SNS での短縮 URL 使用は、 SEO に間接的なプラスの影響を与えることがあります。短縮 URL によってクリック率が向上し、サイトへのトラフィックが増加すれば、ユーザーエンゲージメントの指標が改善されます。検索エンジンはこれらのシグナルを間接的に評価するため、結果として検索順位の向上につながる可能性があります。
短縮 URL を SEO に悪影響なく活用するための対策をいくつか紹介します。第一に、自社サイトの内部リンクには短縮 URL を使用しないことです。内部リンクは直接の URL を使用し、リダイレクトの連鎖を避けましょう。第二に、 canonical タグを正しく設定し、検索エンジンに正規の URL を明示します。具体的には、リンク先のページの HTML head 内に「<link rel='canonical' href='https://example.com/original-page' />」を記述します。これにより、短縮 URL 経由でアクセスされた場合でも、検索エンジンは正規の URL を認識し、インデックスの重複を防止できます。第三に、短縮 URL サービスが 301 リダイレクトを使用しているか確認し、 SEO 重視のリンクには 301 対応のサービスを選択します。
サイトマップには短縮 URL ではなく、正規の URL を記載しましょう。検索エンジンがサイト構造を正確に把握できるよう、サイトマップには最終的なリンク先の URL を含めます。また、 robots.txt で短縮 URL のクロールを適切に制御することも、不要なクロールバジェットの消費を防ぐ上で有効です。
デメリットとして、短縮 URL を多用するとリダイレクトチェーンが長くなるリスクがあります。 Google はリダイレクトチェーンを最大 5 回まで追跡しますが、チェーンが長いほどクロール効率が低下し、リンクジュースの損失も増加します。また、短縮 URL サービスが停止した場合、すべてのリダイレクトが機能しなくなり、被リンクの SEO 効果が完全に失われます。重要な被リンクには独自ドメインの短縮 URL を使用し、サービス依存リスクを軽減することが推奨されます。
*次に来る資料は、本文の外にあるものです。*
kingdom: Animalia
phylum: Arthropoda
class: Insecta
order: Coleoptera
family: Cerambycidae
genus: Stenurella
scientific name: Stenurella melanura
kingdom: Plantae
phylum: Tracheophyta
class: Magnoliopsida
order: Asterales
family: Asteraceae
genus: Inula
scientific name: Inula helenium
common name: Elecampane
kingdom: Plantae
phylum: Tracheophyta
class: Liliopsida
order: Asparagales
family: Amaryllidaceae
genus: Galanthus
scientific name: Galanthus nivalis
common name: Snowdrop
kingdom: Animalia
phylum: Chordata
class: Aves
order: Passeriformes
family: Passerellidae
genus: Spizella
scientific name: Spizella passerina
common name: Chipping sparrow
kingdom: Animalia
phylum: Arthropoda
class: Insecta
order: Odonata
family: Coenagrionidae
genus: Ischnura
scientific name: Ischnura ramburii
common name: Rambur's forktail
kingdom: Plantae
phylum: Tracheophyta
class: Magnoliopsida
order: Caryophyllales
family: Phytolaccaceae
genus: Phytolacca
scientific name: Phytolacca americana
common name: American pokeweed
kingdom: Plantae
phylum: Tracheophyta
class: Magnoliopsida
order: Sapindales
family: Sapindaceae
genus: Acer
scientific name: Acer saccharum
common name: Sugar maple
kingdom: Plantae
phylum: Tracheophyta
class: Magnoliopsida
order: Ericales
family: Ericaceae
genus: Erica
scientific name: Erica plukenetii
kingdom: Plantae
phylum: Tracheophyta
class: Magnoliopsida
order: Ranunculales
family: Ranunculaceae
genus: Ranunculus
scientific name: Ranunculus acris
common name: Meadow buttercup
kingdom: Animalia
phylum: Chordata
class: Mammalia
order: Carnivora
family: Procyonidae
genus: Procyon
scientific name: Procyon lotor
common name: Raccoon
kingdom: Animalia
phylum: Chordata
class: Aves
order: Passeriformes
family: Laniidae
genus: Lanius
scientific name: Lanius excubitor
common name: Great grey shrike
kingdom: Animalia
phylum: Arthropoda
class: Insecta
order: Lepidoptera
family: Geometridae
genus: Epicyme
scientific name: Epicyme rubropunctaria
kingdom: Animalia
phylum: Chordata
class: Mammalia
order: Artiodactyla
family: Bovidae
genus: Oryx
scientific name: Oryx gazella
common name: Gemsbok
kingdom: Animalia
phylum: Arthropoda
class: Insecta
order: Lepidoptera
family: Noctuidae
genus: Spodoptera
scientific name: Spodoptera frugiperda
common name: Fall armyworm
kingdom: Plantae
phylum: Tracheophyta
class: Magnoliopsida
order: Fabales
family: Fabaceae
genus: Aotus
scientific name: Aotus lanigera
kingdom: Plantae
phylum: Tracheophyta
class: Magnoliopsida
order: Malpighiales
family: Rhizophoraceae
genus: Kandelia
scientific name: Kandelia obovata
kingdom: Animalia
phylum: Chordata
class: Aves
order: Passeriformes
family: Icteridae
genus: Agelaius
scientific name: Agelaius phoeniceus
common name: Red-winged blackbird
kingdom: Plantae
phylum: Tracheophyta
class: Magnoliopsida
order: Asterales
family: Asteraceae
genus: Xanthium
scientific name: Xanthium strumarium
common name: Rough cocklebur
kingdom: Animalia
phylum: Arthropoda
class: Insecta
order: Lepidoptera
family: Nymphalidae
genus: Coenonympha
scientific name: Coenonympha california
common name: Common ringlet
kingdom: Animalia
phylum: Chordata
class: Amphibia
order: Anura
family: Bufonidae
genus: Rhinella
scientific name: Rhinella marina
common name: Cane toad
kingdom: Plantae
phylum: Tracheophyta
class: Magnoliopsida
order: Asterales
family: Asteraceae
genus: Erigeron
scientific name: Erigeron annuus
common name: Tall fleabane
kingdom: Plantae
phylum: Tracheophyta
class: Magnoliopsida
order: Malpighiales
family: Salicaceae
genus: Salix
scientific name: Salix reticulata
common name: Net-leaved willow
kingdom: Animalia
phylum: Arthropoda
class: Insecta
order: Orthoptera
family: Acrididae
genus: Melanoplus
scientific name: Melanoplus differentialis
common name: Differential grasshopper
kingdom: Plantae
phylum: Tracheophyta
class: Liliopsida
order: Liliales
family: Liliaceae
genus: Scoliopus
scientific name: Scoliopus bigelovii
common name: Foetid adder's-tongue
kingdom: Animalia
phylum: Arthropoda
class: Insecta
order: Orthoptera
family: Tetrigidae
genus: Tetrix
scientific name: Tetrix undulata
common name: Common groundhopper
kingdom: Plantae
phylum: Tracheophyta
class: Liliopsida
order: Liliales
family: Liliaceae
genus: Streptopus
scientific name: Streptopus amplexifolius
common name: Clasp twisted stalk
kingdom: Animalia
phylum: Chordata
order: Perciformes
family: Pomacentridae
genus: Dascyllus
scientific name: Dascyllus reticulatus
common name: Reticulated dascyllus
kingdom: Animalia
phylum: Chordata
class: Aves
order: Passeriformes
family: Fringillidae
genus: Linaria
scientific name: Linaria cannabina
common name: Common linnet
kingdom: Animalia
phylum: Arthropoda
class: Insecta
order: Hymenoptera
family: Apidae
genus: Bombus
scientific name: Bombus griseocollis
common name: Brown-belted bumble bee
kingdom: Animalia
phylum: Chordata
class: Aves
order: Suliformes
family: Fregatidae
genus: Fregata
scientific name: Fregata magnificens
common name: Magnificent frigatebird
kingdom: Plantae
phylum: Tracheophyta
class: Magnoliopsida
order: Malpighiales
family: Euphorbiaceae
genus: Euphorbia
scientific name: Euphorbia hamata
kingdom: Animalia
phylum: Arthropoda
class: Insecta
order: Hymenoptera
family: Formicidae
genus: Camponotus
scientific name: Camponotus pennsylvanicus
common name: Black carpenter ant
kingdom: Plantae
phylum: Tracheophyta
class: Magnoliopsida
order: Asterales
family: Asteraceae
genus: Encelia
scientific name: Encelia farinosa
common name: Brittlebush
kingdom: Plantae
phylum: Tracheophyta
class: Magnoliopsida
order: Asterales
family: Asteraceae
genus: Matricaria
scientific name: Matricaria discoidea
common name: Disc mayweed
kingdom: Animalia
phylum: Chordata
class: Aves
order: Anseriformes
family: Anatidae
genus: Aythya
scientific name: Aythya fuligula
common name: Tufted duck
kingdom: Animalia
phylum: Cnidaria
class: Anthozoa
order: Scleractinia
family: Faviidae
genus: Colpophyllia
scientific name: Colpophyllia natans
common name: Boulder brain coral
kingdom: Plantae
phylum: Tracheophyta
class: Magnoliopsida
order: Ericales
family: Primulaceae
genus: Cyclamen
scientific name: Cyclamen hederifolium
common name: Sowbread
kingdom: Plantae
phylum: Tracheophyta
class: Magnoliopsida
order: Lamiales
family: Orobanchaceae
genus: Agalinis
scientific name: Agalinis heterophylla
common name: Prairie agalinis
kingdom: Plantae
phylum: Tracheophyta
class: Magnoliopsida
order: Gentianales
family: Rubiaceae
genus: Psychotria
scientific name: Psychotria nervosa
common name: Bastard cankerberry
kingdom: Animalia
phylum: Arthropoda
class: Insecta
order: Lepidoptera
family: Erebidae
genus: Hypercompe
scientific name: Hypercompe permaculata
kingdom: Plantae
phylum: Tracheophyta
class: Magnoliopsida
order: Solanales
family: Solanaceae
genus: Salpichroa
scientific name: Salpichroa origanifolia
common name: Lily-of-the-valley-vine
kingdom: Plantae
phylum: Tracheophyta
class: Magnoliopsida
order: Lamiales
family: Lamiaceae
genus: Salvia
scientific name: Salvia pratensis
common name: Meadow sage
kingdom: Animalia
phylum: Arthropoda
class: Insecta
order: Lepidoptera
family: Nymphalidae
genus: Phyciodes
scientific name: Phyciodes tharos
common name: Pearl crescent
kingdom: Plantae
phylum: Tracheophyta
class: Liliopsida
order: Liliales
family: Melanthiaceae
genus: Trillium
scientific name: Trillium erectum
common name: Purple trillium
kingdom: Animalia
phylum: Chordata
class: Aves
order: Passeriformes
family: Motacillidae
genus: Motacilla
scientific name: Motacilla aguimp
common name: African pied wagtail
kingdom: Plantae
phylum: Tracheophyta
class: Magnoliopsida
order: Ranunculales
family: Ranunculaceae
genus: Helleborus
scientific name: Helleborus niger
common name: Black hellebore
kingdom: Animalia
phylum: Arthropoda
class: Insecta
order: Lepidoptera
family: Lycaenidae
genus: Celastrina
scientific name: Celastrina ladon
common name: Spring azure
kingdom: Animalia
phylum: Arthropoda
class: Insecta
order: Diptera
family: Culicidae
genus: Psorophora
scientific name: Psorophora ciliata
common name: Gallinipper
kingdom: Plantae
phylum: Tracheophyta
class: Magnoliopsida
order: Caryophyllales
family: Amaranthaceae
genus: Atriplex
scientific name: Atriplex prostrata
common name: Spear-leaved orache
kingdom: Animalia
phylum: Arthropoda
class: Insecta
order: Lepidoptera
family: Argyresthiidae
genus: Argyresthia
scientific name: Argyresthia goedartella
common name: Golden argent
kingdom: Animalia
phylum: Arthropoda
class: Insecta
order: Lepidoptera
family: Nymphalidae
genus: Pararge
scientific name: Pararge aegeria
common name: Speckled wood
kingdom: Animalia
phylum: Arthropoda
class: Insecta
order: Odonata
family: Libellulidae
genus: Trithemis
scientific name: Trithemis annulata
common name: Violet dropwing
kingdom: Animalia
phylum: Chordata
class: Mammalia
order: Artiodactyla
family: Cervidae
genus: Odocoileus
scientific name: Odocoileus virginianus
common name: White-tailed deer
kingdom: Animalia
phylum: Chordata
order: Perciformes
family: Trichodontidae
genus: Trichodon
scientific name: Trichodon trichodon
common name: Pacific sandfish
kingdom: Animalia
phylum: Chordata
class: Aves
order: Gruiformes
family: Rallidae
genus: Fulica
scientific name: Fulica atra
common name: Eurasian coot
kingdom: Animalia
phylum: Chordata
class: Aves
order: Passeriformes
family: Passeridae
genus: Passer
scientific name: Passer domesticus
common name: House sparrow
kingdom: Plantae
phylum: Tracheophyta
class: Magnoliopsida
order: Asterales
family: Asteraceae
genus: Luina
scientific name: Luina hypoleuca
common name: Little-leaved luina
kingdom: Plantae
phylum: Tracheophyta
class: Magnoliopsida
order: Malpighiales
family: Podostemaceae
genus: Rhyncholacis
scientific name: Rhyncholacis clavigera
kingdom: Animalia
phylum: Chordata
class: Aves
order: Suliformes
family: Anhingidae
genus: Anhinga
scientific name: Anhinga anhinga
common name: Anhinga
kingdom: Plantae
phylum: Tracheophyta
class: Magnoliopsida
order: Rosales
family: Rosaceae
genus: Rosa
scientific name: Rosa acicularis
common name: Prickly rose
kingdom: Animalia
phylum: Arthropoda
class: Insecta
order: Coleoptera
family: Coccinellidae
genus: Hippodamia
短縮 URL が SEO に与える間接的な影響として、ソーシャルシグナルがあります。短縮 URL は SNS での共有に適しているため、コンテンツの拡散を促進します。 Google は公式にソーシャルシグナルをランキング要因として認めていませんが、 SNS での拡散がもたらす被リンクの増加やブランド認知の向上は、間接的に SEO に貢献します。
カスタムドメインの短縮 URL を使う場合、そのドメインの SEO 評価も考慮が必要です。短縮 URL のドメインに被リンクが集まると、そのドメイン自体の権威性が高まりますが、リダイレクト先のドメインには直接的な SEO 効果は移転しません。 301 リダイレクトを使用すれば、リンクジュースの大部分がリダイレクト先に引き継がれますが、 302 リダイレクトでは引き継がれない点に注意してください。
Google Search Console でのモニタリングも重要です。短縮 URL からのリダイレクトが正しく機能しているか、リダイレクト先のページが適切にインデックスされているか、リダイレクトチェーンが発生していないかを定期的に確認してください。「 URL 検査」ツールで、 Google が認識しているリダイレクトの経路と最終的な canonical URL を確認できます。